Vamosaver di Pietro Roversi


Nota di Maria Gabriella Canfarelli

Anacleto ha spalancato/gli occhi in questa luce astuta/ e la sfera di cristallo mi è sfuggita/di mano, ed è esplosa, è solo una delle emozionanti, suggestive e fresche immagini poetiche offerte ai lettori di Vamosaver (Gattomerlino, 2014) di Pietro Roversi. Un poeta originale, nuovo, lontano dai dogmi e fedele soltanto all’accertamento d’una verità non cristallizzata (è il caso di dire), sparsa in particole come un oggetto frantumato o come le parole stesse, qui materia di indagine, e divertito ‘gioco a scoprire’ il loro uso scontato.

Pacifico distruttore di immagini trite, di icone, di certezze professate da chi costruisce recinti, pianta paletti e delimita: passerotti cretini, in territori/feudali d’idee. Freschezza stilistica, e dissacrante cifra poetica di un autore Caustico incauto (III sezione della raccolta) che invita a realizzare una collisione tra oggetti (…) e stare poi a vedere come va. Per accertare, capire com’è fatto/un orologio, si fracassa contro un muro, oppure contro un oggetto identico; la stessa pratica cognitiva è applicata alle parole, a cominciare dal dichiarativo titolo del libro, Vamosaver.

Andiamo a vedere, dunque, quante di queste nove lettere, staccate l’una dall’altra, scomposte, sparpagliate, mescolate, ricombinate danno origine ad altre di senso compiuto. Da una sola visibile parola-titolo, di copertina e poesia eponima, è un fiorire di altre, altri termini e verbi; mondi dentro un mondo, cosmo da cui ha origine il provvisorio caos, da ri-ordinare in creazione nominale di senso compiuto; il primo, evidente, termine inscritto nel titolo è verso, seguono servo, vaso, resa e sera, vera, orma, roma e il suo rovescio, amor, e poi varo, samovar, avaro, l’esortazione ora va’, il verbo essere declinato in futuro sarò, sarà, saremo; e ancora: versava, versavo, sequenza di parole ‘dentro’ una parola straniera, come esplicita la nota dell’Autore ai lettori, sul tema Oscurità e metodo alla fine di questa sorprendente raccolta: (…) emerge il conflitto tra chiarezza e oscurità, tra contrazione e espansione, che ha sempre spazio nella lingua, ma si intensifica nel contatto con le lingue straniere.
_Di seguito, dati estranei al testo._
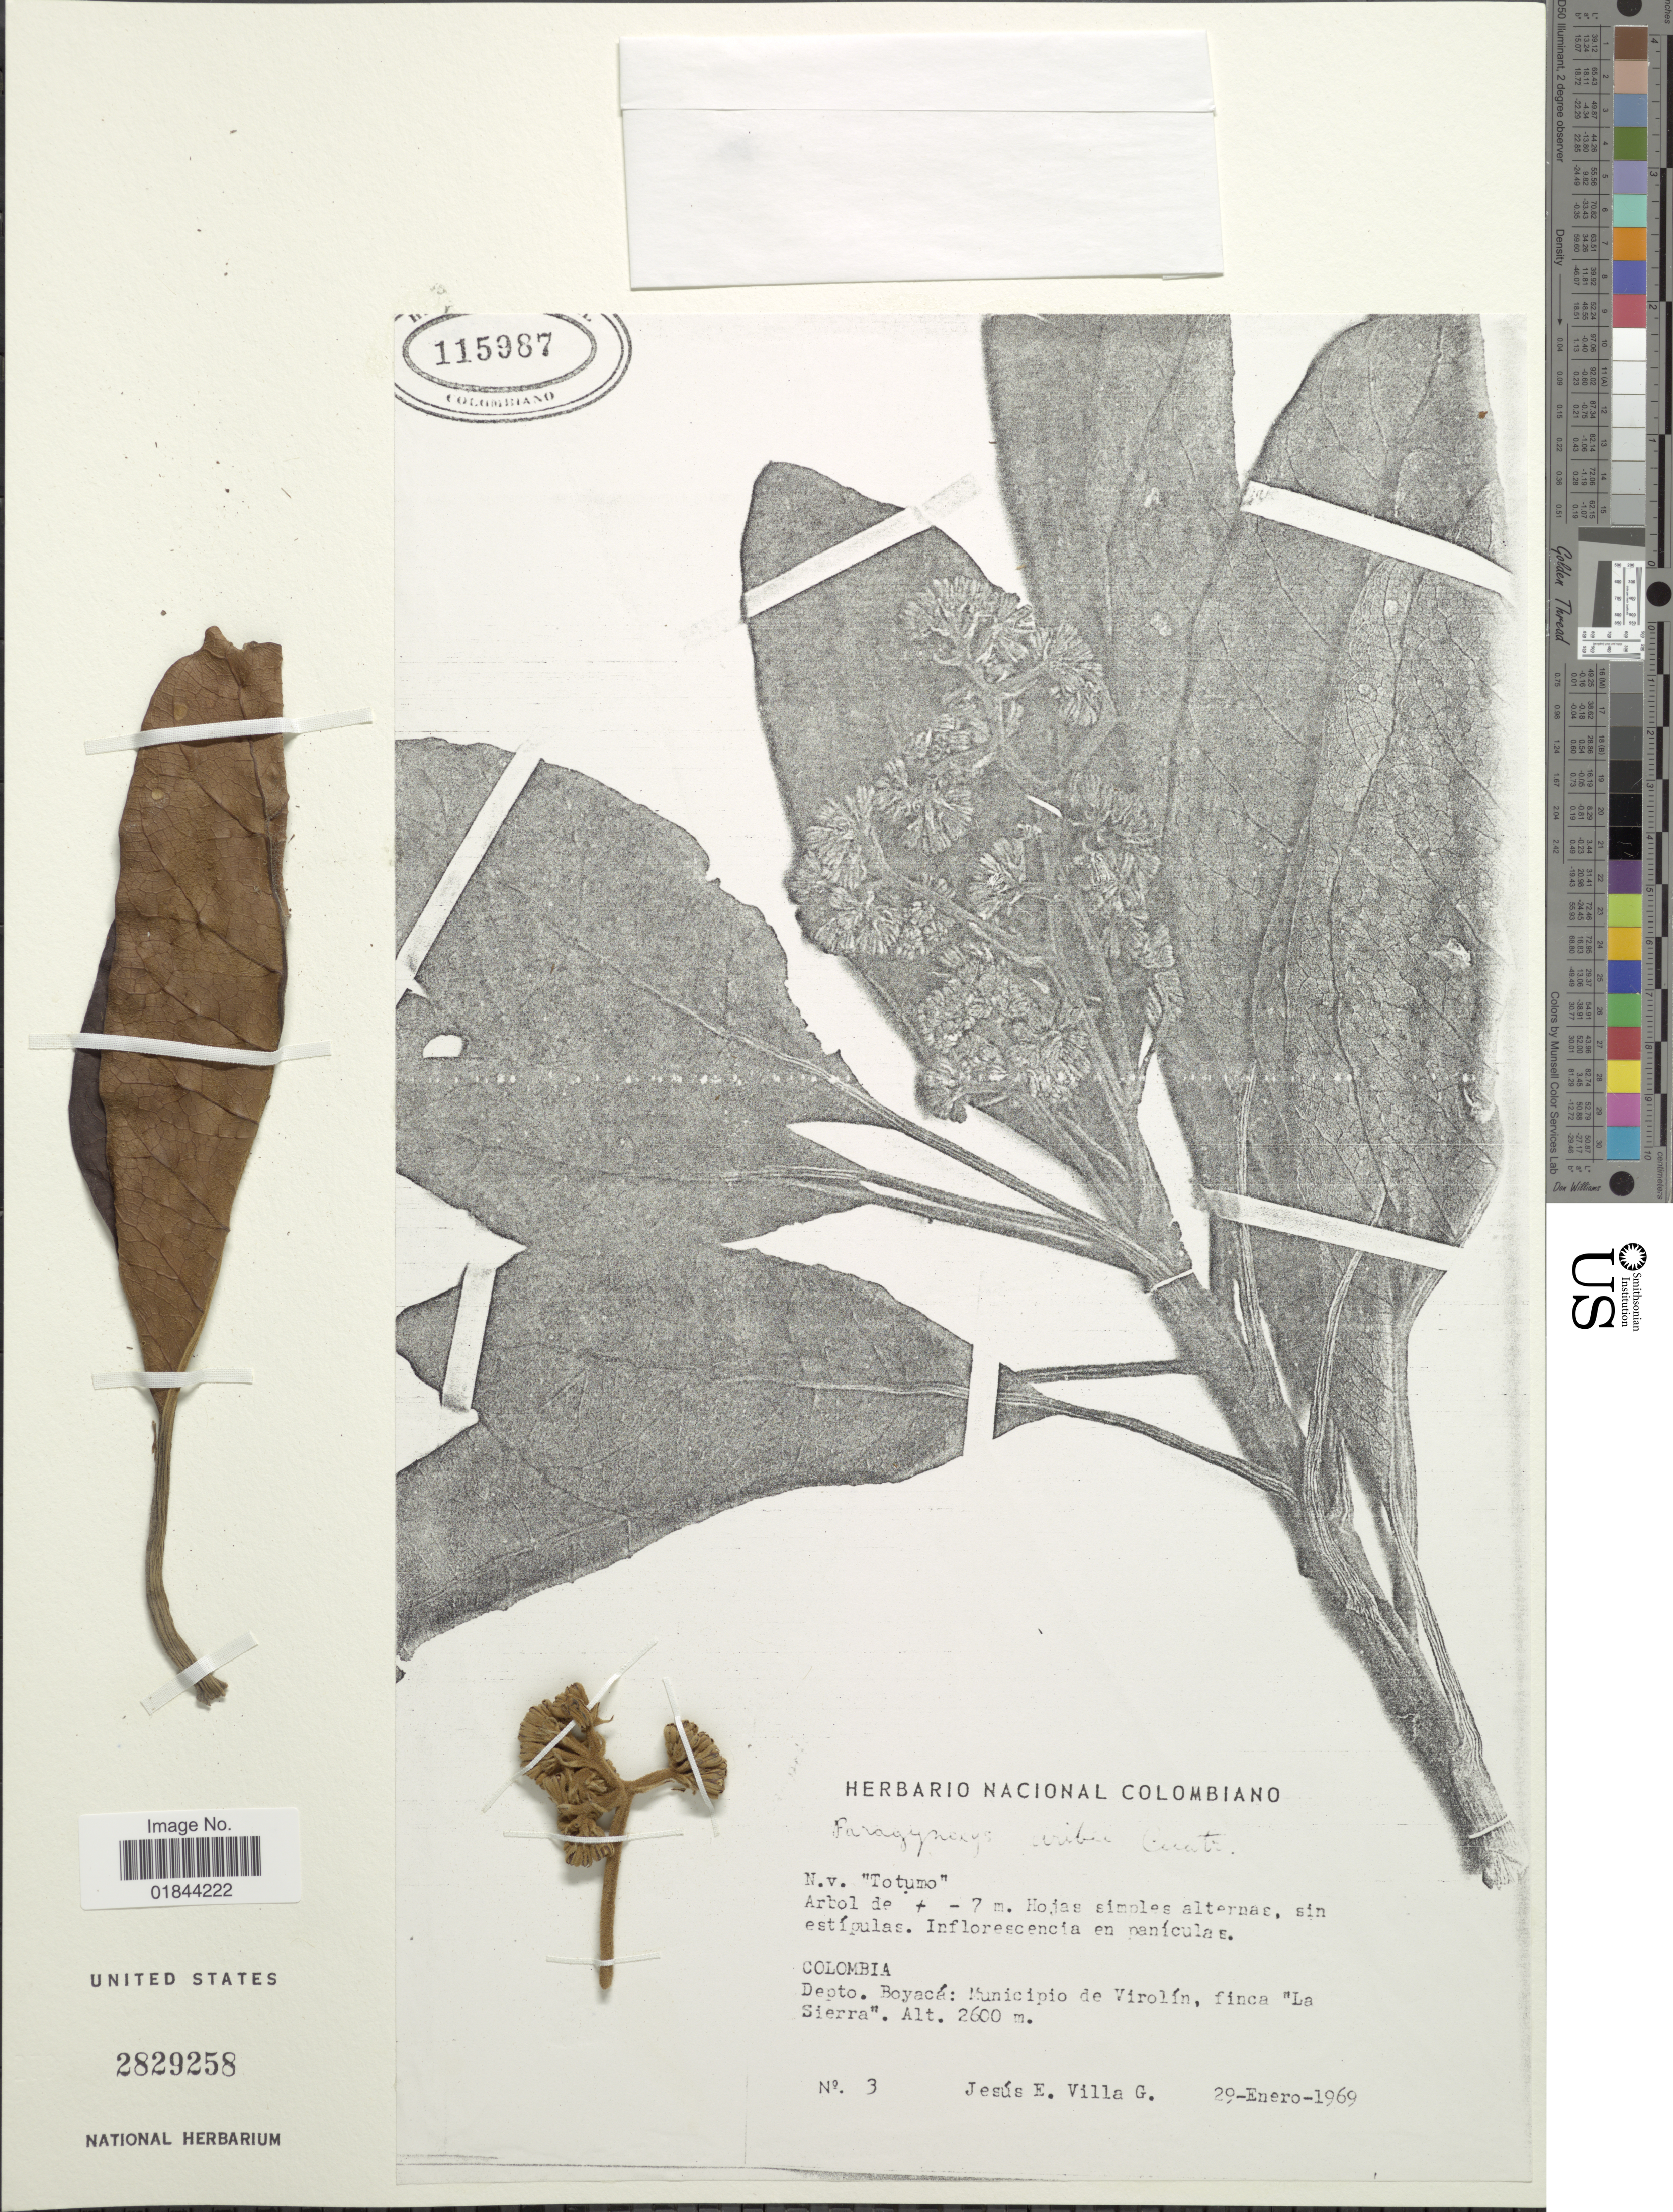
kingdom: Plantae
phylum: Tracheophyta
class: Magnoliopsida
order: Asterales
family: Asteraceae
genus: Paragynoxys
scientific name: Paragynoxys uribei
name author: Cuatrec.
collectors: J. Villa G.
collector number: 3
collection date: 1969-01-29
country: Colombia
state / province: Boyacá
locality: Municipio de Virolin, finca "La Sierra"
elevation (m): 2600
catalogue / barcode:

E ancora: (…) questa breve nota intende contribuire uno spazio addizionale a partire dal quale si possano costruire significati e letture. Lettura piacevolissima, di versi pregni di verità che non si dice e pure esplode: Piglio pesci, finalmente. I protozoi invece li porto/in grembo, lavandomi le mani/col massimo grado/d’igiene possibile. Staccate dall’inamovibilità, messe in ridicolo le frasi scontate, che se le possono/permettere tutti, funghi dopo la pioggia/promossi a tartufi, o figure effimere,/immortali come il genere umano, noi, discendenti di Adamo, eredi della sua sindrome di straniamento per espatrio forzoso, godiamo dello spazio di libertà della poesia, luogo non comune frequentato da tre tipi poetici: fresco, surgelato e in scatola./Prendete e mangiatene tutti, nessuno escluso, poi direte/di ognuno se credete abbia una data di scadenza e quale./E qui un certo rischio sia pur con prudenza va preso uguale.

 Pietro Roversi, Vamosaver (Gattomerlino, 2014)

 
Maria Gabriella Canfarelli
 
Nota bio-bibliografica
 
Pietro Roversi è nato nel 1968 a Novara da famiglia emiliana. Cresciuto tra Carpi e Verona, ha studiato prima per una laurea e poi per un dottorato in Scienze Chimiche (1987-1997) all’Università Statale di Milano. Nel 1993-1994 ha prestato un anno di servizio civile presso la Cooperativa Lotta contro l’Emarginazione di Sesto San Giovanni (MI). Durante il dottorato si è trasferito in Inghilterra, a Cambridge (1995-2003) e a Oxford, dove vive e lavora come biologo strutturale presso il Dipartimento di Biochimica dell’Università. E’ coautore di oltre settanta articoli in riviste scientifiche internazionali. Nel 2010 ha pubblicato il suo primo libro di poesia, Una crisi creativa, presso Puntoacapo (Novi Ligure). Altri suoi testi sono apparsi su riviste in rete/blogs e in varie antologie.